#### Data extracts

━━━━

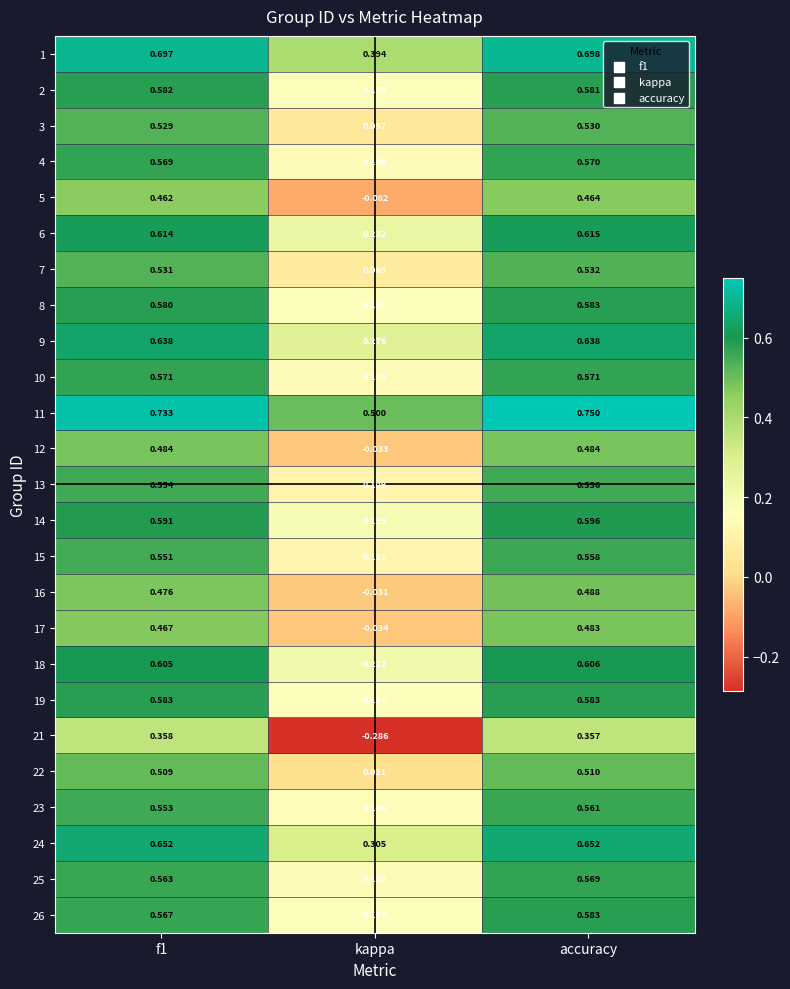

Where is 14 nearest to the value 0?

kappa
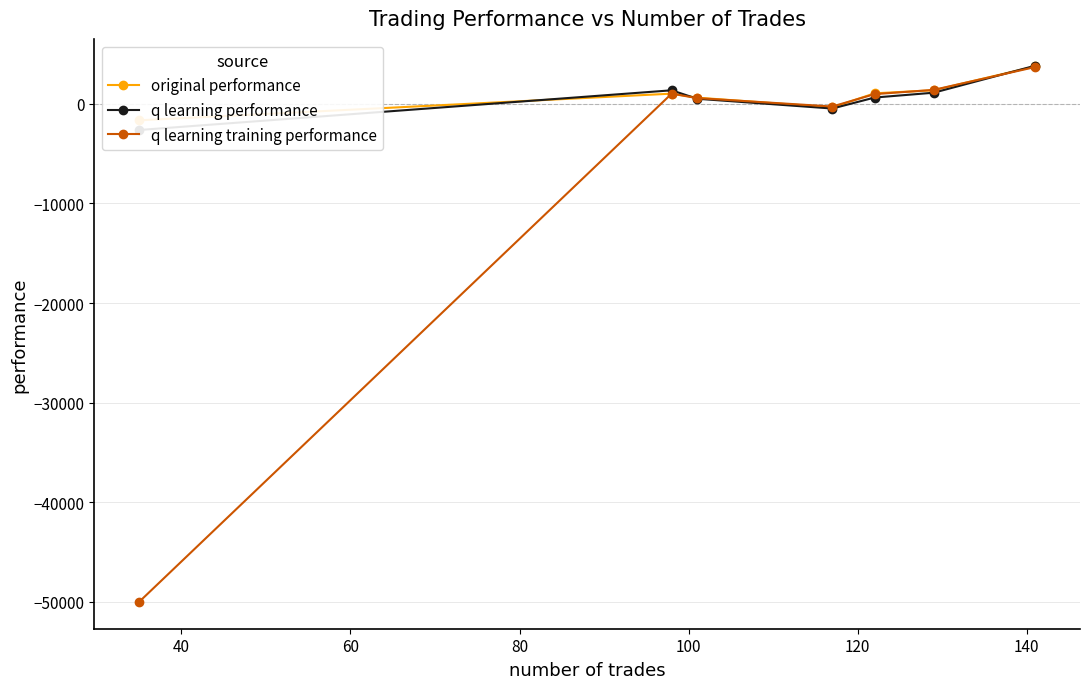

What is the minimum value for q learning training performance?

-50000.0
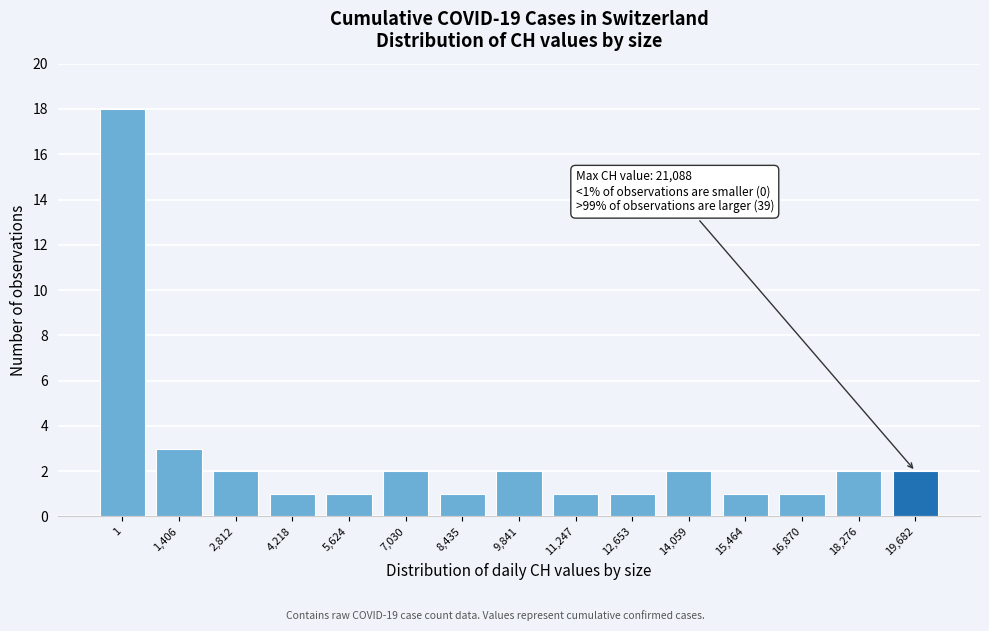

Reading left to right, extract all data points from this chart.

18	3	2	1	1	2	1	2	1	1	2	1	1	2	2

━━━━

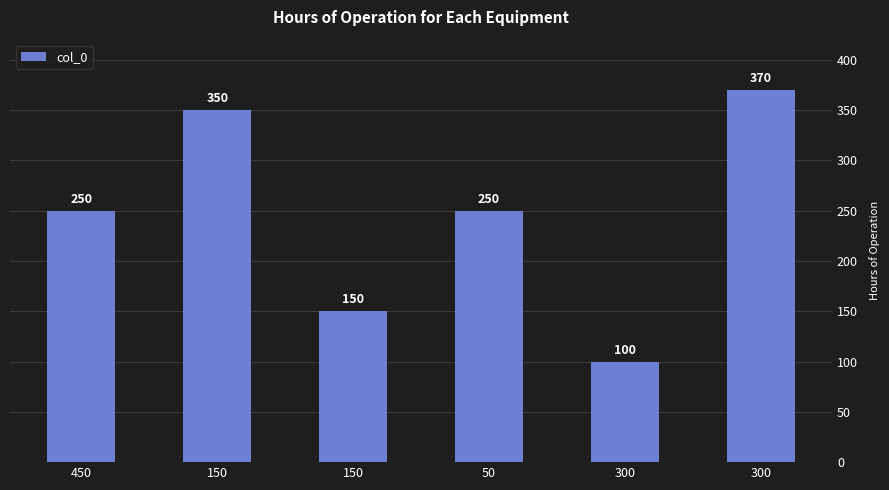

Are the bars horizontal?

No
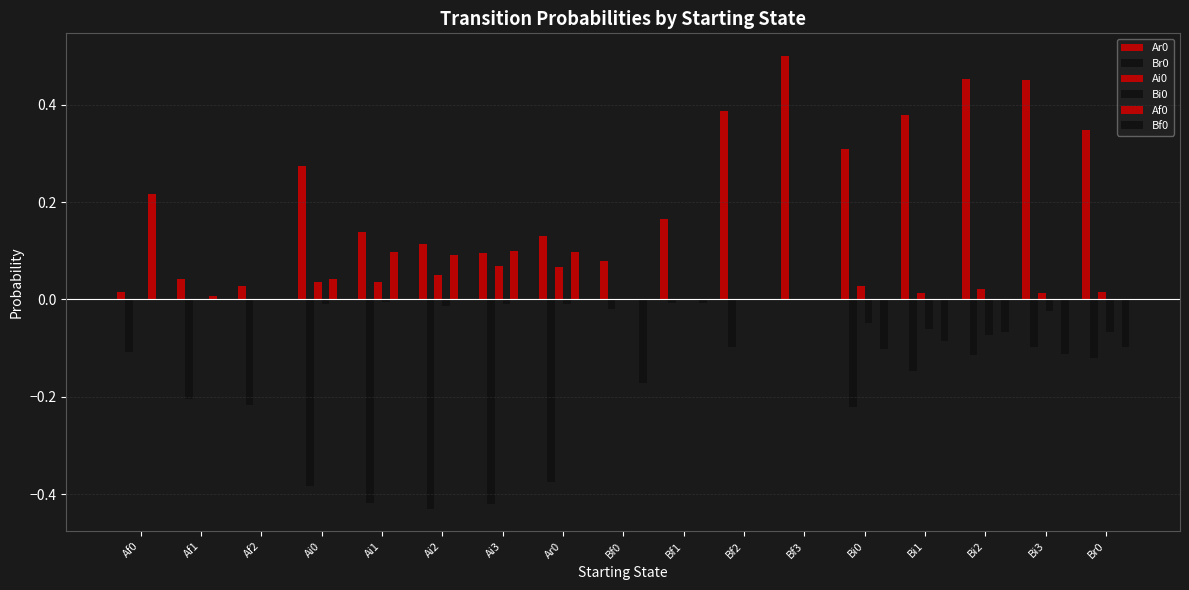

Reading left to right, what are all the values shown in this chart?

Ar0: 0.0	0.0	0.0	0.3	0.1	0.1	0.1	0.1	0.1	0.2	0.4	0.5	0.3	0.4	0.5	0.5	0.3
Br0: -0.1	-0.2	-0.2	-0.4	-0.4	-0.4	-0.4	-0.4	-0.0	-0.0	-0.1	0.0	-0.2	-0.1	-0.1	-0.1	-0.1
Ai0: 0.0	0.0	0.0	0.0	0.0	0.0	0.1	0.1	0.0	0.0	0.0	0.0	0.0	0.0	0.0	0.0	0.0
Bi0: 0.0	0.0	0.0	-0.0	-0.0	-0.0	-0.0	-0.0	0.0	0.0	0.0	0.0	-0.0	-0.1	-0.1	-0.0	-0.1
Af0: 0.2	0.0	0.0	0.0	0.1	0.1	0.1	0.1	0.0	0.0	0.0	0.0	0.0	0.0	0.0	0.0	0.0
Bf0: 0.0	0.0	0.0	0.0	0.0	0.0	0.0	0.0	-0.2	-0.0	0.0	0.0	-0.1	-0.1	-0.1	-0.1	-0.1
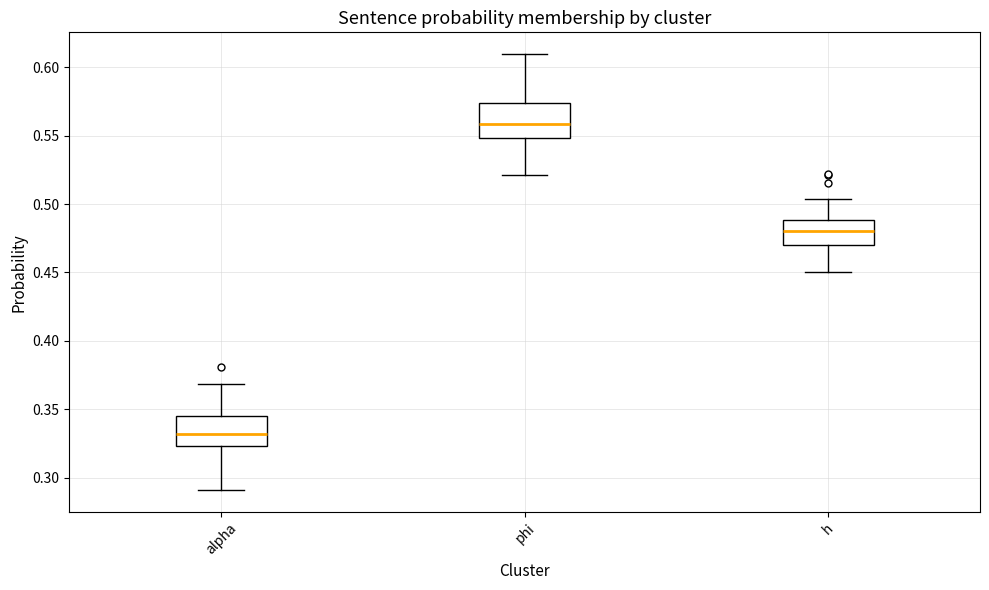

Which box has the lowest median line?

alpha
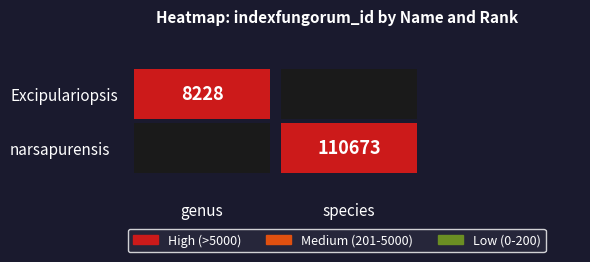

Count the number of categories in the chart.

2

━━━━

#### Directive
Can you print the records word for word, from the line containing "Where is 14 nearest to the value 0?" up to and including the line containing "Reading left to right, extract", leaving out the pictures?

#### Solution to the problem
Where is 14 nearest to the value 0?

kappa

What is the minimum value for q learning training performance?

-50000.0

Reading left to right, extract all data points from this chart.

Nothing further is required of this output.